For my winter hardy readers, here’s a tutorial on cutting your own Christmas tree.
Illinois Christmas tree farms by county on www.ilchristmastree.com
Neighbors trying to make a living off the land run these farms. They don’t destroy the land; they’re good stewards of a natural resource.
I’m not suggesting you don’t use an artificial tree or you don’t buy a tree from a local retail store. What I am saying is don’t buy into the guilt about cutting and using a live tree some folks dribble out this time of the year.
Because it’s such a seasonal business, many tree farms offer additional attractions for family fun. For instance, Webers Christmas Forest in Geneseo has hayrack rides, petting zoo, draft horse rides and a food booth. In addition to trees, many have wreaths, roping, swags, and food.
To answer your question, “Why would anyone want to go out in the cold and cut their own tree?” My answer is because it builds a family memory for children. With the right attitude (and warm clothing), tramping through acres of fields looking for just the right tree is family fun. Arguing over the long needle vs. short needle vs. blue vs. green is part of the day. Realizing the tree that looked so reasonably sized is actually two feet too tall for the living room and so wide you have to remove two chairs is the stuff that makes family lore.
Who hasn’t seen a Christmas movie where a tree was strapped to the top of an old station wagon and thought, “Now that’s what I’m talkin’ about”? And no one has sawed down a tree and tried to fit it into a base that will hold water without feeling pride when the project is completed.
Then there’s the whole process of turning a real tree this way and that, placing ornaments to fill in the natural gaps and using fingernail polish remover to get the sap off little fingers sticky from “helping”.
Is using a real tree easier than an artificial? Absolutely not. Is it more fun? Absolutely! The trick to making it a “GOOD” family memory is keeping your sense of humor, not resenting the effort, letting little hands help and did I mention keeping a sense of humor?
Yes, real trees fall over, must be manipulated, are never perfectly shaped, take constant watering and require more clean up when done. On the flip side, they make a good story year-after-year. Seriously, who doesn’t have at least one story of tying a tree to the woodwork because it fell over?

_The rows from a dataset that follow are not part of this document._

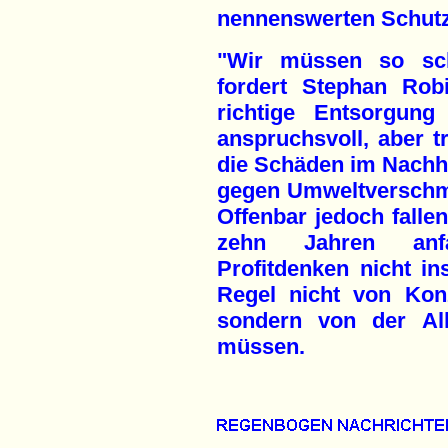
nennenswerten Schutz
"Wir müssen so sch
fordert Stephan Rob
richtige Entsorgung
anspruchsvoll, aber tr
die Schäden im Nachhi
gegen Umweltverschmu
Offenbar jedoch fallen
zehn Jahren anfal
Profitdenken nicht in
Regel nicht von Ko
sondern von der All
müssen.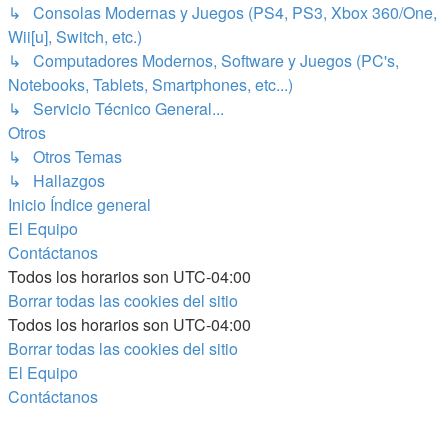
↳ Consolas Modernas y Juegos (PS4, PS3, Xbox 360/One,
Wii[u], Switch, etc.)
↳ Computadores Modernos, Software y Juegos (PC's,
Notebooks, Tablets, Smartphones, etc...)
↳ Servicio Técnico General...
Otros
↳ Otros Temas
↳ Hallazgos
Inicio
Índice general
El Equipo
Contáctanos
Todos los horarios son
UTC-04:00
Borrar todas las cookies del sitio
Todos los horarios son
UTC-04:00
Borrar todas las cookies del sitio
El Equipo
Contáctanos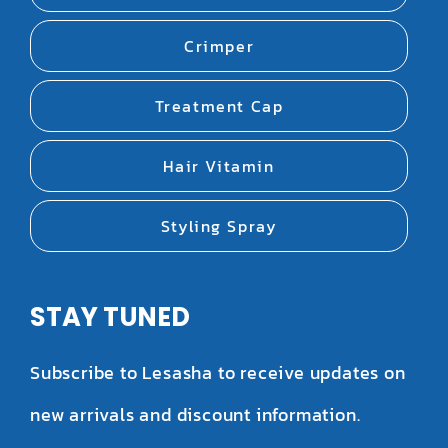
Crimper
Treatment Cap
Hair Vitamin
Styling Spray
STAY TUNED
Subscribe to Lesasha to receive updates on
new arrivals and discount information.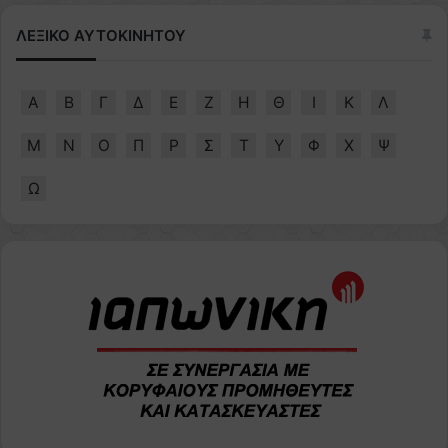
ΛΕΞΙΚΟ ΑΥΤΟΚΙΝΗΤΟΥ
Α
Β
Γ
Δ
Ε
Ζ
Η
Θ
Ι
Κ
Λ
Μ
Ν
Ο
Π
Ρ
Σ
Τ
Υ
Φ
Χ
Ψ
Ω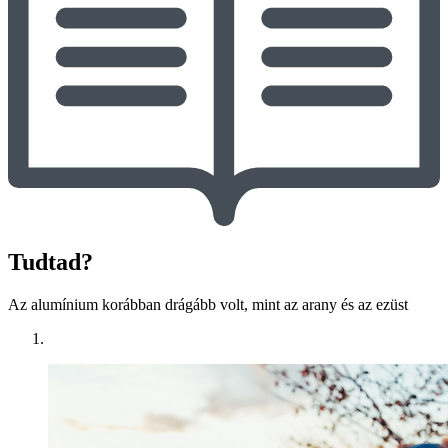
Tudtad?
Az alumínium korábban drágább volt, mint az arany és az ezüst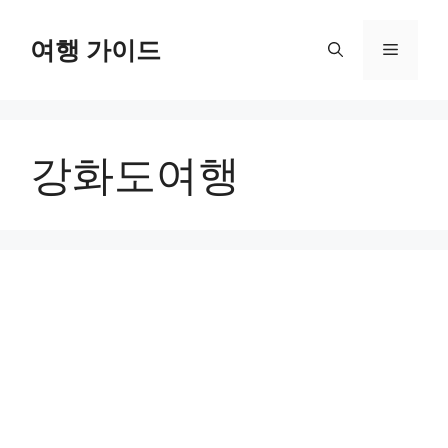
컨
텐
여행 가이드
메
츠
로
뉴
건
너
강화도여행
뛰
기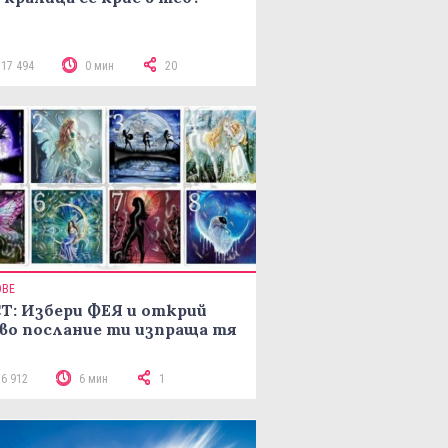
117 494
0 мин
20
ОВЕ
Т: Избери ФЕЯ и открий
во послание ти изпраща тя
16 912
6 мин
1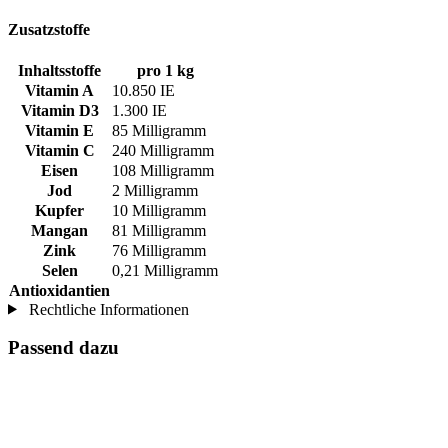
Zusatzstoffe
Inhaltsstoffe
pro 1 kg
Vitamin A
10.850 IE
Vitamin D3
1.300 IE
Vitamin E
85 Milligramm
Vitamin C
240 Milligramm
Eisen
108 Milligramm
Jod
2 Milligramm
Kupfer
10 Milligramm
Mangan
81 Milligramm
Zink
76 Milligramm
Selen
0,21 Milligramm
Antioxidantien
Rechtliche Informationen
Passend dazu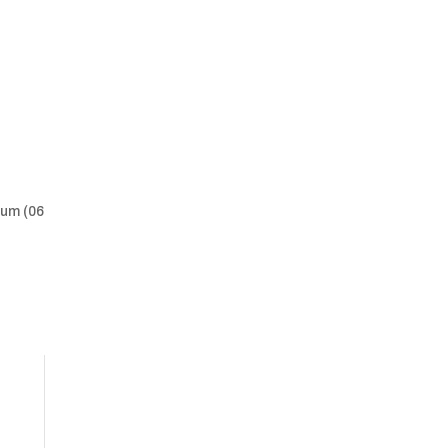
tum (06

Or, the year you found a bird’s nest nestled in the branches? Or, the tree that lost all the needles within the first week? Or, the wonder of little kids involved during the whole process and their eyes when it’s all done and “they helped”?
A few hints from your friendly neighborhood tree farmers:
|Best Christmas trees are decorated by kids.|
· Loss of brown needles is normal but you should not see an excessive amount of green needles fall to the ground.

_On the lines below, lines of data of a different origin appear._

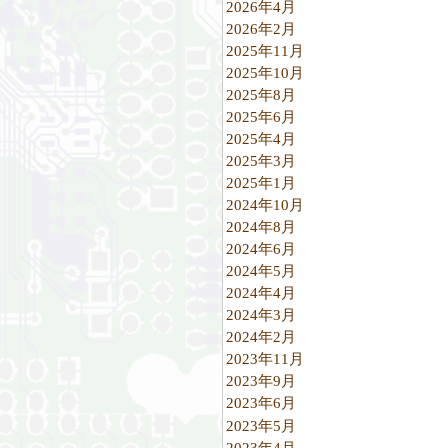
2026年4月
2026年2月
2025年11月
2025年10月
2025年8月
2025年6月
2025年4月
2025年3月
2025年1月
2024年10月
2024年8月
2024年6月
2024年5月
2024年4月
2024年3月
2024年2月
2023年11月
2023年9月
2023年6月
2023年5月
2023年4月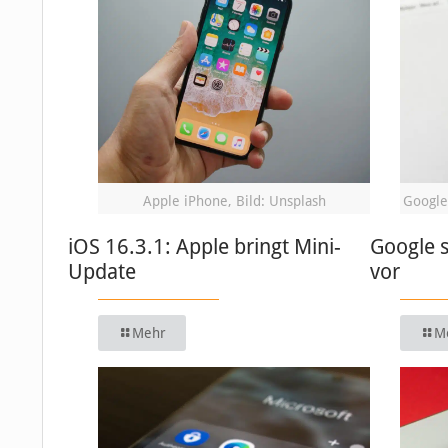
Apple iPhone, Bild: Unsplash
Google
iOS 16.3.1: Apple bringt Mini-
Google s
Update
vor
Mehr
M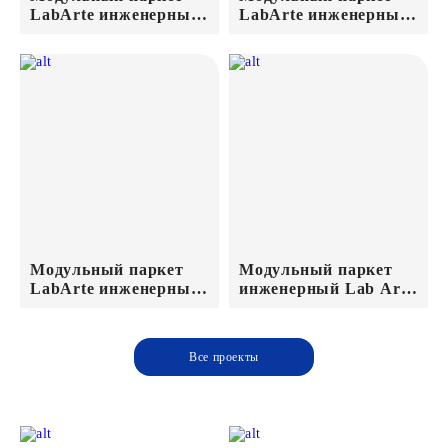
LabArte инженерный
LabArte инженерный
Дуб Original №11-65
Дуб Original №3-65
443*443*15/3
443*443*15/3
Прозрачный лак
Прозрачное масло
Модульный паркет
Модульный паркет
LabArte инженерный
инженерный Lab Arte
Дуб Original №4-65
№2-70 Дуб Рустик лак
443*443*15/3 лак
510*510*14/3мм
Хани
Все проекты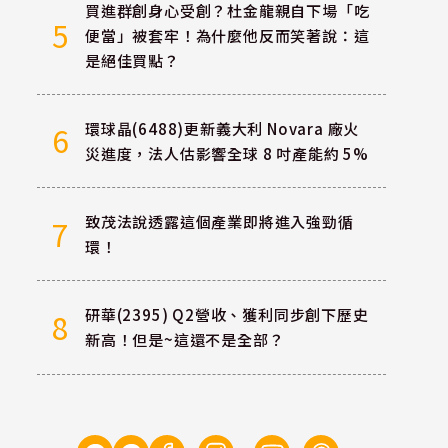
買進群創身心受創？杜金龍親自下場「吃
5
便當」被套牢！為什麼他反而笑著說：這
是絕佳買點？
環球晶(6488)更新義大利 Novara 廠火
6
災進度，法人估影響全球 8 吋產能約 5%
致茂法說透露這個產業即將進入強勁循
7
環！
研華(2395) Q2營收、獲利同步創下歷史
8
新高！但是~這還不是全部？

· Make sure the tree is straight.
· Make sure the base will fit in your tree stand.
· Cut off a couple of inches and put in the stand and add plain warm water.
· I always put a felt backed plastic tablecloth down first (plastic side to the floor.) This protects the floor and lets you slide the tree if necessary.
· If the tree has been wrapped, let it stand in the warm house until it has released it branches back to their original shape.
· Keep away from fireplaces, radiators, television sets, and other heat sources.
· Check the water level EVERY day. Typically it will take several quarts of plain water every day, perhaps more in the beginning.
· Don’t use sugar or other solutions in the water. It only makes a mess and doesn’t actually do the tree any good.
· Best trees for fragrance, needle retention and needle softness:, Concolor Fir and Fraser Fir.
All right hardy souls: go out and make a good Christmas tree memory.